Problem statement => Provide again, from the entries below, every line from the one containing "hidrolik cuci motor, cara" through the one containing "Chính sách đổi trả hoàn tiền", exactly as written, and no other line.

====== Data under study ======

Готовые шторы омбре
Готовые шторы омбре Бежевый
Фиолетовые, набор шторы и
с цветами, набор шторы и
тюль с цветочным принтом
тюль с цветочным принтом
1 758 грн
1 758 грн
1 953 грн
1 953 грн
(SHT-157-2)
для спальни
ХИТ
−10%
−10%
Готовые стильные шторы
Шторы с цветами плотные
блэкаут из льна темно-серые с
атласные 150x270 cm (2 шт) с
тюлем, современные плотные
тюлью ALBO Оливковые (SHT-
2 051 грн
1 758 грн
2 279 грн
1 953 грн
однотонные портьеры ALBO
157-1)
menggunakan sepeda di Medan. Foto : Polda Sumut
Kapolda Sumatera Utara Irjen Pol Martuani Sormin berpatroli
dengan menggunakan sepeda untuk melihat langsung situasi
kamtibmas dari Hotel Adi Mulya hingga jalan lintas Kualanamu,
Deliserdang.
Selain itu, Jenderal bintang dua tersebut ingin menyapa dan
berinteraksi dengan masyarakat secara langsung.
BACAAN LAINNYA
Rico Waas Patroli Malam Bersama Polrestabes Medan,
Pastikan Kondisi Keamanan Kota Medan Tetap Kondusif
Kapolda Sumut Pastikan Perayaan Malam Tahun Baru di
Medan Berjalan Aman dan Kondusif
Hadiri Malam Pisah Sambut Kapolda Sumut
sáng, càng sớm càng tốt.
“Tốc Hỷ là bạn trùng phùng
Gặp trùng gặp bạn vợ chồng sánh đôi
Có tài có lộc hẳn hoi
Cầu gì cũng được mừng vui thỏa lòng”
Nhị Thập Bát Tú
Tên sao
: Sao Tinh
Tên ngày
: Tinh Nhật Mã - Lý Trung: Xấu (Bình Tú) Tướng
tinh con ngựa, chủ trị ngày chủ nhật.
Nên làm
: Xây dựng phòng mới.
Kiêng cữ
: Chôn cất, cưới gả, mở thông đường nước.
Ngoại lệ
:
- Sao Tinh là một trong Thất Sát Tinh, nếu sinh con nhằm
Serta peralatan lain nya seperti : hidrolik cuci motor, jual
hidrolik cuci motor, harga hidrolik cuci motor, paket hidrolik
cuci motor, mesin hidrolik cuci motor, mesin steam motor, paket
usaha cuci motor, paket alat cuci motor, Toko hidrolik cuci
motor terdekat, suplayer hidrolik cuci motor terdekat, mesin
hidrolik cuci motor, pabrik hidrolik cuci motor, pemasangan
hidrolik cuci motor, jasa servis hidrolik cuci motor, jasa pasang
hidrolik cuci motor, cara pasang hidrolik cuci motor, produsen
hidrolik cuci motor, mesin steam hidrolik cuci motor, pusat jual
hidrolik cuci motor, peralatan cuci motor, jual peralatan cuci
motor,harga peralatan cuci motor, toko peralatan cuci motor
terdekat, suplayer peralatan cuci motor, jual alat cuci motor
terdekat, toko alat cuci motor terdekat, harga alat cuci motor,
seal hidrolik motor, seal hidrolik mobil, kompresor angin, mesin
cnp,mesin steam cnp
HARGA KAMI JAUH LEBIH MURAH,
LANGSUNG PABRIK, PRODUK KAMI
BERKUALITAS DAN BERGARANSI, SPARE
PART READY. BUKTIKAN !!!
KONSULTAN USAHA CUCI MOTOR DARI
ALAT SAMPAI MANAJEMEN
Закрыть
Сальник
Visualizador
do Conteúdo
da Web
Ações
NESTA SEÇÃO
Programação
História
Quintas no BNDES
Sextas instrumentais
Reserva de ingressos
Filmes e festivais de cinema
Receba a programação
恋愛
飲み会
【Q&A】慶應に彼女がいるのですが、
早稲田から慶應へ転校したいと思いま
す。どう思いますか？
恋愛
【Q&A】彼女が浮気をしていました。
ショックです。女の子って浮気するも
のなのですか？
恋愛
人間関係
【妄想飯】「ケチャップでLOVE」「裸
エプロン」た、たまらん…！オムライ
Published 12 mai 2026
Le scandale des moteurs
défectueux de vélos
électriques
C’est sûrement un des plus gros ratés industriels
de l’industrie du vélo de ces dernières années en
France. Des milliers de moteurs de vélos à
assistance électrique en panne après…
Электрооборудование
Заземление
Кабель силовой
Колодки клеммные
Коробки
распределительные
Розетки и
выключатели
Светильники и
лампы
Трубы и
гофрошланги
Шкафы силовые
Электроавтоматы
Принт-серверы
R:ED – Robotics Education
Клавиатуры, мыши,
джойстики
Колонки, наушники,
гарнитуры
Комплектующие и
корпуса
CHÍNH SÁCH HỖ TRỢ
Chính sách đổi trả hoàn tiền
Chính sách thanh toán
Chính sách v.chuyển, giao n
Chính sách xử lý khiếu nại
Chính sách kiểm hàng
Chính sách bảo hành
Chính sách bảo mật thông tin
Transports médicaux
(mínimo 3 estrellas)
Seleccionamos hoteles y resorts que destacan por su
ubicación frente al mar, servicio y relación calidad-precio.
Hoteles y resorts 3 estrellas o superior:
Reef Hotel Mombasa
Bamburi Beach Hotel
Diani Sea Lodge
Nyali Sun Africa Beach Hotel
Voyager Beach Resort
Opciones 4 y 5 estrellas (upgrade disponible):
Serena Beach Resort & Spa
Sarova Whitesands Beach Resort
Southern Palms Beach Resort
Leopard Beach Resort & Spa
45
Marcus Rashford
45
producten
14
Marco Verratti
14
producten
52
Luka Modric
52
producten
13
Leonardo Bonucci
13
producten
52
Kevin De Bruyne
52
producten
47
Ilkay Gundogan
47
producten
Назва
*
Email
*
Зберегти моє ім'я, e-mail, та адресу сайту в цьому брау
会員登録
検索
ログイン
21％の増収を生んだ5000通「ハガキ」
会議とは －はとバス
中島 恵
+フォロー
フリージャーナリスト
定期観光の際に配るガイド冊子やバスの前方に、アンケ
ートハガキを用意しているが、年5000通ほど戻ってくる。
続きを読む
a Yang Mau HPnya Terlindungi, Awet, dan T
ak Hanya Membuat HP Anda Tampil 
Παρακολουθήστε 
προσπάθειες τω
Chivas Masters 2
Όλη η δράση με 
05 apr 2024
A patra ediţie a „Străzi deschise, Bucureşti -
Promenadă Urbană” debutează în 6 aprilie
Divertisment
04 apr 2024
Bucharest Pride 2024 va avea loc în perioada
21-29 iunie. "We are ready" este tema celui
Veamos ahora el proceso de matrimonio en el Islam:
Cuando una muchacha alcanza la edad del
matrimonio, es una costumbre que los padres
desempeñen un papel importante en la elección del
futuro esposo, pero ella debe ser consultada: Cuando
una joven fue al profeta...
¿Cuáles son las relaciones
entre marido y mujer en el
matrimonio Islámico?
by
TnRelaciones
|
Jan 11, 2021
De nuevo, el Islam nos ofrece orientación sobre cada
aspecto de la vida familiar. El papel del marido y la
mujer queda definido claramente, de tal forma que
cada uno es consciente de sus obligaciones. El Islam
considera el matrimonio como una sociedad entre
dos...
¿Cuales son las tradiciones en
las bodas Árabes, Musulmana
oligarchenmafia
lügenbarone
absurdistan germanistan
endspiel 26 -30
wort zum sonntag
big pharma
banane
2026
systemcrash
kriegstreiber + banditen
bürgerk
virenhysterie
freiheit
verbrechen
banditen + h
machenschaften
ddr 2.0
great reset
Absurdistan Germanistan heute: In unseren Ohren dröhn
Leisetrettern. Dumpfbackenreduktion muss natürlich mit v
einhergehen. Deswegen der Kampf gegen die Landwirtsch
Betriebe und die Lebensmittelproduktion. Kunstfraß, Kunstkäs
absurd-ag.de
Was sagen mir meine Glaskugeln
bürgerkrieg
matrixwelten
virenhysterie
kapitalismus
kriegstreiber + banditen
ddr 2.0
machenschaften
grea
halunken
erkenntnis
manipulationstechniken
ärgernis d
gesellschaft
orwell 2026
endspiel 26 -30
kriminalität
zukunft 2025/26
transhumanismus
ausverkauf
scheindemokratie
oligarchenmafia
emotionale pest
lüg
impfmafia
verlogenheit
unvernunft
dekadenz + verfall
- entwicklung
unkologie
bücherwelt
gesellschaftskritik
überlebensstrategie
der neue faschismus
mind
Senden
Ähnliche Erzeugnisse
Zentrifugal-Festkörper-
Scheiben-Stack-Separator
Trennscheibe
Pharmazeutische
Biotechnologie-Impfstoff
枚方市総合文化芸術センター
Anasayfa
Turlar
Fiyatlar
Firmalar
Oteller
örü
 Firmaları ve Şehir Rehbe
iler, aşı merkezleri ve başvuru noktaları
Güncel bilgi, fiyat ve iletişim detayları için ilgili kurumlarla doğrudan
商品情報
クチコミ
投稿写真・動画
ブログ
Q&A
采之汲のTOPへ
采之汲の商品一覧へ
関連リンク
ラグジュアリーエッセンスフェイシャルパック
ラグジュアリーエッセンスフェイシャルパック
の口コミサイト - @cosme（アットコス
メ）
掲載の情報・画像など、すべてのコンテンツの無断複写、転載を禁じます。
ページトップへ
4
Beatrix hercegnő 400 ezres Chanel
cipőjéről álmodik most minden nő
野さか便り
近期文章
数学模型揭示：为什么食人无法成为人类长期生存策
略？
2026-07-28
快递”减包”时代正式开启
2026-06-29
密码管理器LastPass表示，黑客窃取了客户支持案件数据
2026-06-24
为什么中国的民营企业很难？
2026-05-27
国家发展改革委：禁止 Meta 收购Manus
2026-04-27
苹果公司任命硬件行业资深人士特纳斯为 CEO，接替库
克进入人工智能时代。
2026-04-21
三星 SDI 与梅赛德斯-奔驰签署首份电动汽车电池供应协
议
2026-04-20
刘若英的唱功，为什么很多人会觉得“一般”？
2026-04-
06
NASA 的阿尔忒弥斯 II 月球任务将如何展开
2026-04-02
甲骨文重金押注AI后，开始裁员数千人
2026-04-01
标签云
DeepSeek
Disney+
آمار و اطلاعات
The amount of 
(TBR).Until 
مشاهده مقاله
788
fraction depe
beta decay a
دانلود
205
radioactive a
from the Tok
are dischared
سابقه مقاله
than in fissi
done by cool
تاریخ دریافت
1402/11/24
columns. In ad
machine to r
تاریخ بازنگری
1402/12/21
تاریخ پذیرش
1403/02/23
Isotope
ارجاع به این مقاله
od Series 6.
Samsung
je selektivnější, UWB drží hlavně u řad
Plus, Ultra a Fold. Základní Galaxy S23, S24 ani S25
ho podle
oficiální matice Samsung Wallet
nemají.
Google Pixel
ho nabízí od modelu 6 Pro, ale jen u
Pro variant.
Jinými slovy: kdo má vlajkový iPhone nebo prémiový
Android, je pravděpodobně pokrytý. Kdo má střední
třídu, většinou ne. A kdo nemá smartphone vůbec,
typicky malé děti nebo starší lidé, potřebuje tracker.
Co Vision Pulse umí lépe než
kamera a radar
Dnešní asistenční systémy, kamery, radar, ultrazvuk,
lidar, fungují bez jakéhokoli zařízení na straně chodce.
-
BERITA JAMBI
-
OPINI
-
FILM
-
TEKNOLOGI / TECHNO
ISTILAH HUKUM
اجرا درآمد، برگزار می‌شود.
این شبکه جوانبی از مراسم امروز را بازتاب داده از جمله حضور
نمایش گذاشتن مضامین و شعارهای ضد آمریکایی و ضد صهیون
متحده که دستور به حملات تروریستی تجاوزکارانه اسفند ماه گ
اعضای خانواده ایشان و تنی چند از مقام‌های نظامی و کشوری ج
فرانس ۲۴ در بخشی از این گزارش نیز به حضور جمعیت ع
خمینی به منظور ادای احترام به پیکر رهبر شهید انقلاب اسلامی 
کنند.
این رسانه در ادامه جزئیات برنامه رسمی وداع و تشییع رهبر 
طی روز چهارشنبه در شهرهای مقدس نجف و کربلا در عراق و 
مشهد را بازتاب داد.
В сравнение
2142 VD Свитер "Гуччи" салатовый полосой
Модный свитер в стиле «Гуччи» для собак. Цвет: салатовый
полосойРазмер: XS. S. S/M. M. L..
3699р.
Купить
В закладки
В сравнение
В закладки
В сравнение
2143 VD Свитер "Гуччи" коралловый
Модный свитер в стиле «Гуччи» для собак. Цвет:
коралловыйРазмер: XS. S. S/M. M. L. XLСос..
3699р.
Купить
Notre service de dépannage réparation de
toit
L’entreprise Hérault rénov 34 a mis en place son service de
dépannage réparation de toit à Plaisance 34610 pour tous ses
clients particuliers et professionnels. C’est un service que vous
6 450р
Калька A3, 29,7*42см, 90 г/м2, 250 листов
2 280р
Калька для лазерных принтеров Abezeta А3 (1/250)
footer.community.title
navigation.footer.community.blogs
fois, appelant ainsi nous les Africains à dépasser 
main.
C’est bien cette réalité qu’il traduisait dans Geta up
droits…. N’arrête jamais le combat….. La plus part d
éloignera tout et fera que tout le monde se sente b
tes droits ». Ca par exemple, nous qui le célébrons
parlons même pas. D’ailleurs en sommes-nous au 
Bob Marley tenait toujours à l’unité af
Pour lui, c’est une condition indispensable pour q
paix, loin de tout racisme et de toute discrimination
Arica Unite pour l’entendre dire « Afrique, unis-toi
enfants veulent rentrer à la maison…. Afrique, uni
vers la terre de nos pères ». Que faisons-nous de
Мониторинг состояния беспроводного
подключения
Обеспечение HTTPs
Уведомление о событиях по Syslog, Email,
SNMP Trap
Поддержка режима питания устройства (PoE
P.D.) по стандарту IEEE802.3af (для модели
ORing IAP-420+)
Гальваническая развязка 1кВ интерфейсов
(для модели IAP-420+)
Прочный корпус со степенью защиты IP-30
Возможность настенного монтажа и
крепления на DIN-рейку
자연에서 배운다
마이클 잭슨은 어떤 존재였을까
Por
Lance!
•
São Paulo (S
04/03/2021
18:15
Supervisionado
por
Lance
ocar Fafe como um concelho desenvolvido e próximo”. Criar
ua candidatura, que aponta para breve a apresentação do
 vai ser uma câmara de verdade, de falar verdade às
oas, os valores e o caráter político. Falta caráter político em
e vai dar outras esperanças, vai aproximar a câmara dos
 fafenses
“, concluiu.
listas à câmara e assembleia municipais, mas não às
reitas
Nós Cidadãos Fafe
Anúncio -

======

Exercise answer =>
hidrolik cuci motor, cara pasang hidrolik cuci motor, produsen
hidrolik cuci motor, mesin steam hidrolik cuci motor, pusat jual
hidrolik cuci motor, peralatan cuci motor, jual peralatan cuci
motor,harga peralatan cuci motor, toko peralatan cuci motor
terdekat, suplayer peralatan cuci motor, jual alat cuci motor
terdekat, toko alat cuci motor terdekat, harga alat cuci motor,
seal hidrolik motor, seal hidrolik mobil, kompresor angin, mesin
cnp,mesin steam cnp
HARGA KAMI JAUH LEBIH MURAH,
LANGSUNG PABRIK, PRODUK KAMI
BERKUALITAS DAN BERGARANSI, SPARE
PART READY. BUKTIKAN !!!
KONSULTAN USAHA CUCI MOTOR DARI
ALAT SAMPAI MANAJEMEN
Закрыть
Сальник
Visualizador
do Conteúdo
da Web
Ações
NESTA SEÇÃO
Programação
História
Quintas no BNDES
Sextas instrumentais
Reserva de ingressos
Filmes e festivais de cinema
Receba a programação
恋愛
飲み会
【Q&A】慶應に彼女がいるのですが、
早稲田から慶應へ転校したいと思いま
す。どう思いますか？
恋愛
【Q&A】彼女が浮気をしていました。
ショックです。女の子って浮気するも
のなのですか？
恋愛
人間関係
【妄想飯】「ケチャップでLOVE」「裸
エプロン」た、たまらん…！オムライ
Published 12 mai 2026
Le scandale des moteurs
défectueux de vélos
électriques
C’est sûrement un des plus gros ratés industriels
de l’industrie du vélo de ces dernières années en
France. Des milliers de moteurs de vélos à
assistance électrique en panne après…
Электрооборудование
Заземление
Кабель силовой
Колодки клеммные
Коробки
распределительные
Розетки и
выключатели
Светильники и
лампы
Трубы и
гофрошланги
Шкафы силовые
Электроавтоматы
Принт-серверы
R:ED – Robotics Education
Клавиатуры, мыши,
джойстики
Колонки, наушники,
гарнитуры
Комплектующие и
корпуса
CHÍNH SÁCH HỖ TRỢ
Chính sách đổi trả hoàn tiền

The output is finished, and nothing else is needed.